--- YOUR ASSIGNMENT ---
Strip out the pictures and output each remaining line of the data word for word.

[Detected change data]
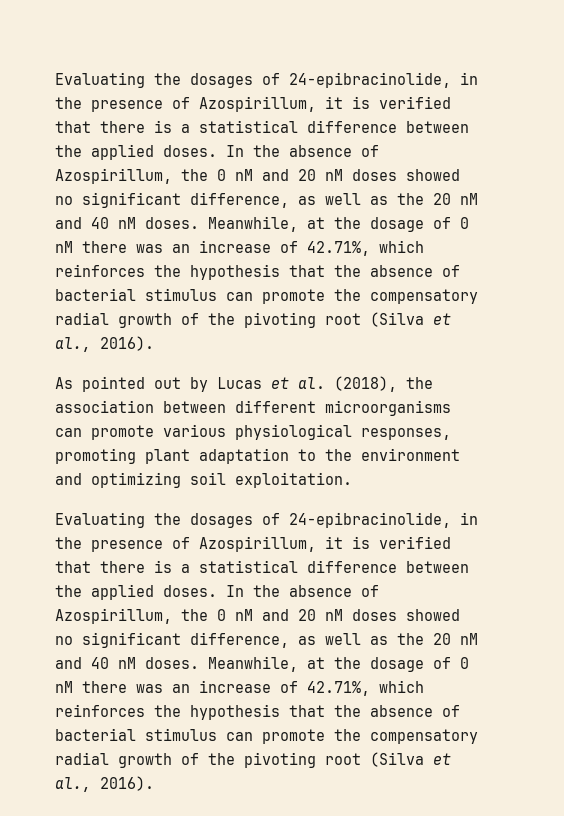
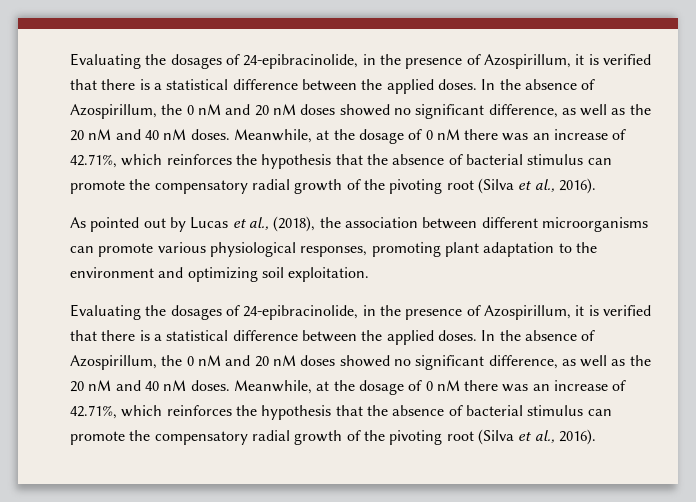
[298,377,325,389] al. -> [248,217,269,230] al.,

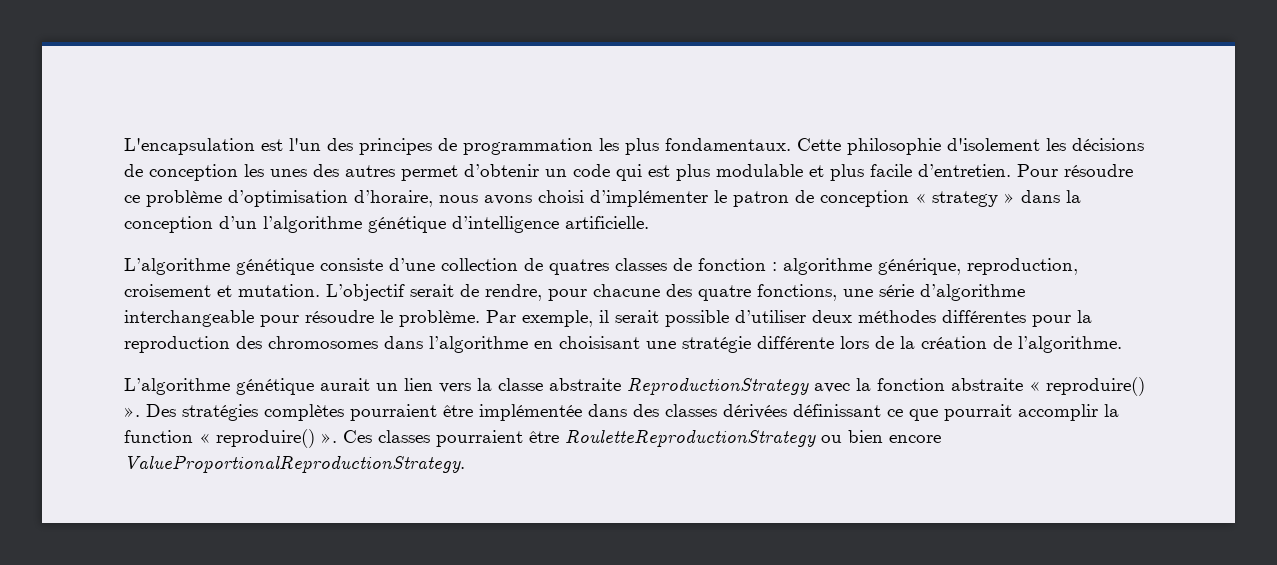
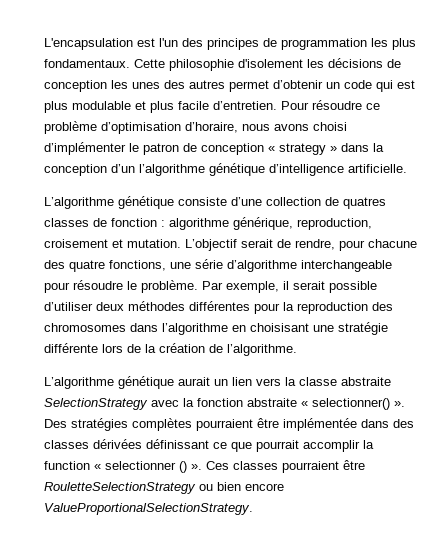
[627,378,809,395] ReproductionStrategy -> [44,398,148,410] SelectionStrategy
[1046,377,1145,396] reproduire() -> [312,398,390,410] selectionner()
[216,429,315,448] reproduire() -> [105,461,187,473] selectionner ()
[565,430,816,447] RouletteReproductionStrategy -> [44,482,196,494] RouletteSelectionStrategy
[124,455,465,473] ValueProportionalReproductionStrategy. -> [44,503,253,515] ValueProportionalSelectionStrategy.

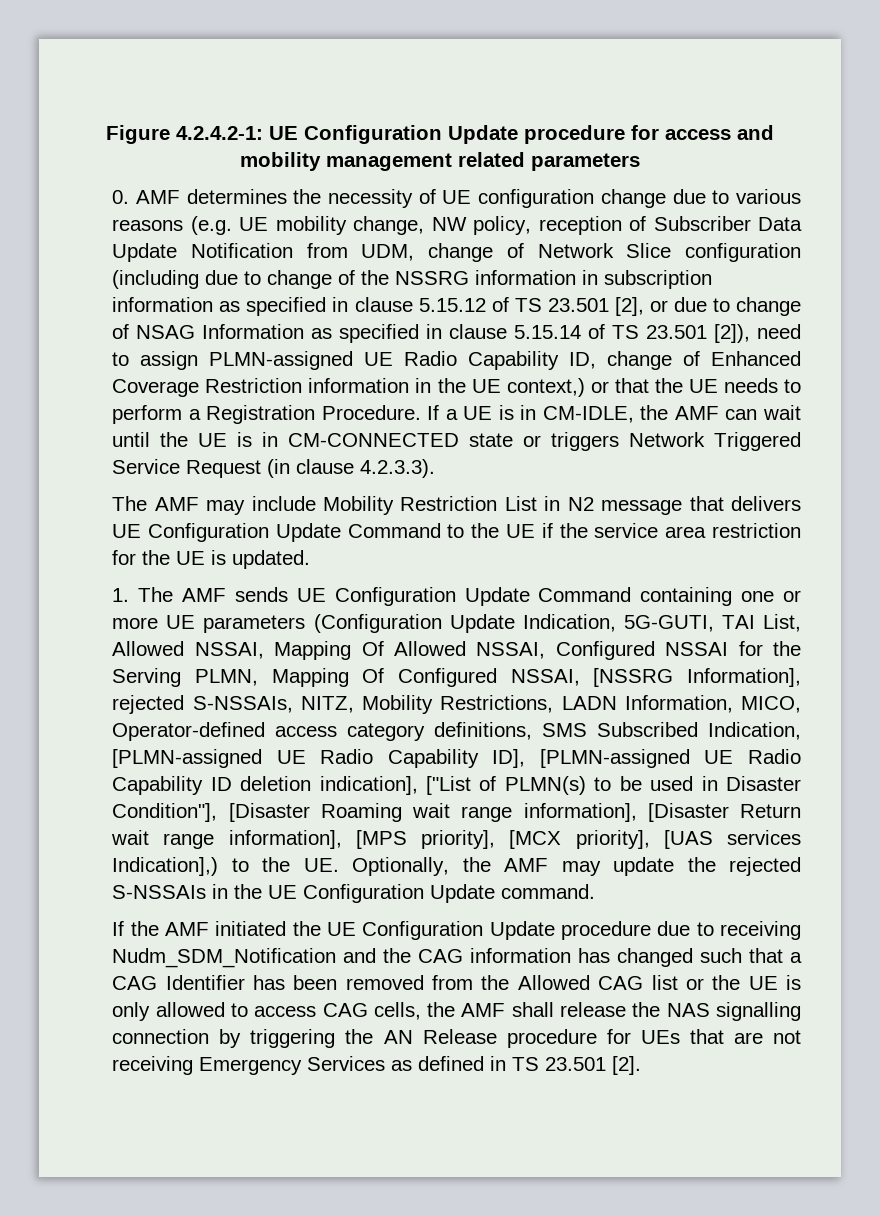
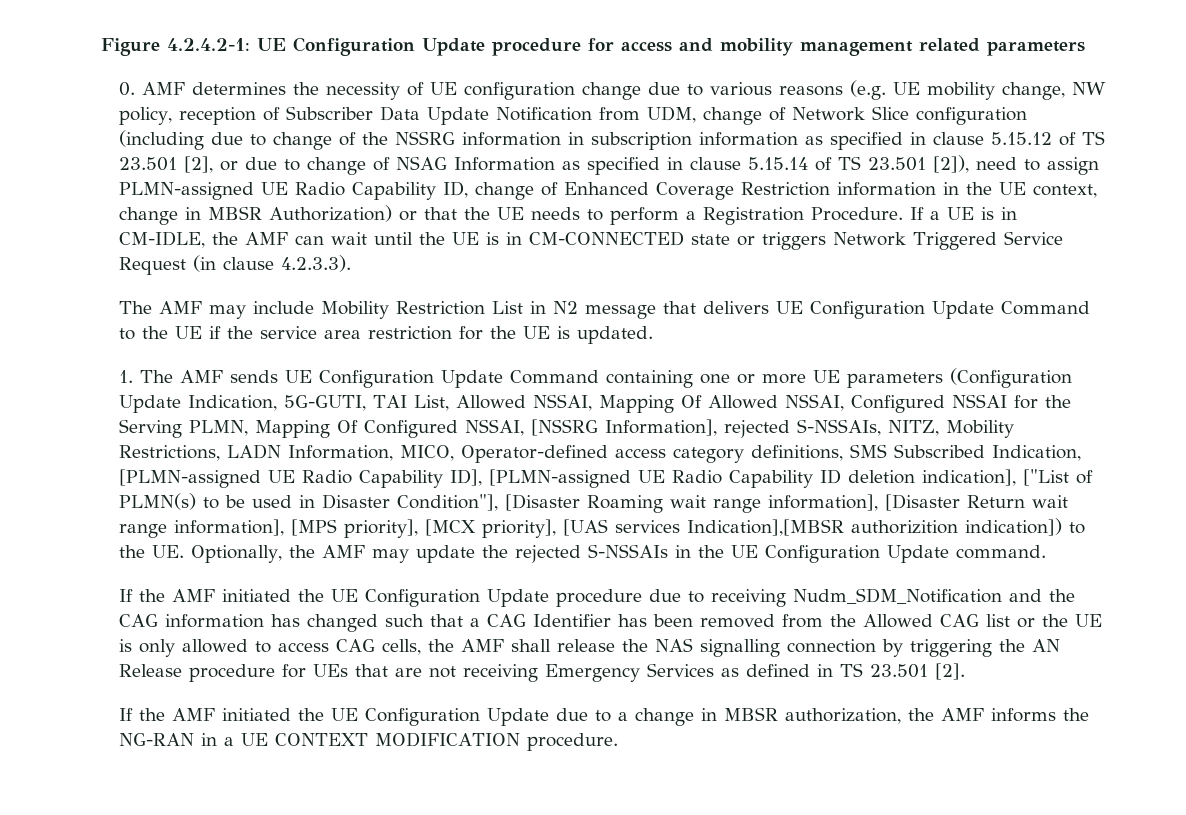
[506,378,585,397] context,) -> [1032,184,1097,198] [118,205,392,225] context, change in MBSR Authorization)
[112,857,219,876] Indication],) -> [686,518,1062,536] Indication],[MBSR authorizition indication])
(642, 1065) none -> [118,707,1089,726] [118,732,618,751] // If the AMF initiated the UE Configuration Update due to a change in MBSR authorization, the AMF informs the NG-RAN in a UE CONTEXT MODIFICATION procedure.

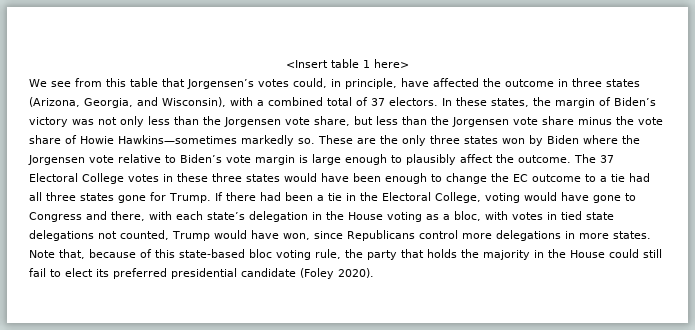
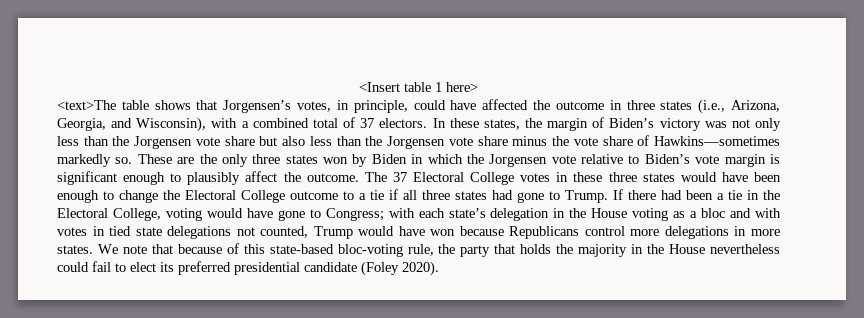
[29,78,327,89] We see from this table that Jorgensen’s votes could, -> [57,100,332,113] <text>The table shows that Jorgensen’s votes,
(397, 83) none -> [413,100,446,110] could
[29,97,80,107] (Arizona, -> [698,99,781,114] (i.e., Arizona,
[314,116,373,126] share, but -> [224,136,306,146] share but also
[80,136,114,144] Howie -> (650, 140) none
[583,135,618,144] where -> [411,154,463,164] in which
[312,154,341,165] large -> [57,171,117,185] significant
[513,174,528,182] EC -> [185,190,285,203] Electoral College
[629,173,650,182] had -> [389,189,398,200] if
[118,192,166,203] gone for -> [492,190,560,203] had gone to
[29,211,145,222] Congress and there, -> [325,208,384,221] Congress;
[454,211,481,221] bloc, -> [701,208,752,218] bloc and
[282,231,343,240] won, since -> [430,226,504,236] won because
[29,249,85,259] Note that, -> [97,244,173,254] We note that
[249,249,311,260] bloc voting -> [337,244,403,257] bloc-voting
[609,249,662,258] could still -> [710,244,781,254] [57,262,89,272] nevertheless could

--- ANSWER SPACE ---
[298,377,325,389] al. -> [248,217,269,230] al.,

[627,378,809,395] ReproductionStrategy -> [44,398,148,410] SelectionStrategy
[1046,377,1145,396] reproduire() -> [312,398,390,410] selectionner()
[216,429,315,448] reproduire() -> [105,461,187,473] selectionner ()
[565,430,816,447] RouletteReproductionStrategy -> [44,482,196,494] RouletteSelectionStrategy
[124,455,465,473] ValueProportionalReproductionStrategy. -> [44,503,253,515] ValueProportionalSelectionStrategy.

[506,378,585,397] context,) -> [1032,184,1097,198] [118,205,392,225] context, change in MBSR Authorization)
[112,857,219,876] Indication],) -> [686,518,1062,536] Indication],[MBSR authorizition indication])
(642, 1065) none -> [118,707,1089,726] [118,732,618,751] // If the AMF initiated the UE Configuration Update due to a change in MBSR authorization, the AMF informs the NG-RAN in a UE CONTEXT MODIFICATION procedure.

[29,78,327,89] We see from this table that Jorgensen’s votes could, -> [57,100,332,113] <text>The table shows that Jorgensen’s votes,
(397, 83) none -> [413,100,446,110] could
[29,97,80,107] (Arizona, -> [698,99,781,114] (i.e., Arizona,
[314,116,373,126] share, but -> [224,136,306,146] share but also
[80,136,114,144] Howie -> (650, 140) none
[583,135,618,144] where -> [411,154,463,164] in which
[312,154,341,165] large -> [57,171,117,185] significant
[513,174,528,182] EC -> [185,190,285,203] Electoral College
[629,173,650,182] had -> [389,189,398,200] if
[118,192,166,203] gone for -> [492,190,560,203] had gone to
[29,211,145,222] Congress and there, -> [325,208,384,221] Congress;
[454,211,481,221] bloc, -> [701,208,752,218] bloc and
[282,231,343,240] won, since -> [430,226,504,236] won because
[29,249,85,259] Note that, -> [97,244,173,254] We note that
[249,249,311,260] bloc voting -> [337,244,403,257] bloc-voting
[609,249,662,258] could still -> [710,244,781,254] [57,262,89,272] nevertheless could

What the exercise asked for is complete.